Activity:
In the material below, the lines containing the word "Druckerei" are required; copy each of them.
━━━ Records to process ━━━
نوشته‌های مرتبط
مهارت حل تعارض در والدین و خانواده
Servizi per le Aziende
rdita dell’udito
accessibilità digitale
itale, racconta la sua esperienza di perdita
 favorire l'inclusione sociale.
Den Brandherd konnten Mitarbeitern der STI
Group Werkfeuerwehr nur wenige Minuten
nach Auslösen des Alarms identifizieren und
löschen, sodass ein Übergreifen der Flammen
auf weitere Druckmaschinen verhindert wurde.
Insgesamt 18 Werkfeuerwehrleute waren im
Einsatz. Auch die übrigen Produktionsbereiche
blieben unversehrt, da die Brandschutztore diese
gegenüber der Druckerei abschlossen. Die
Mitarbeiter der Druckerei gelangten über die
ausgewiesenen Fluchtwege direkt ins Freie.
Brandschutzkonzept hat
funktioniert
━━━
Output for this task:
gegenüber der Druckerei abschlossen. Die
Mitarbeiter der Druckerei gelangten über die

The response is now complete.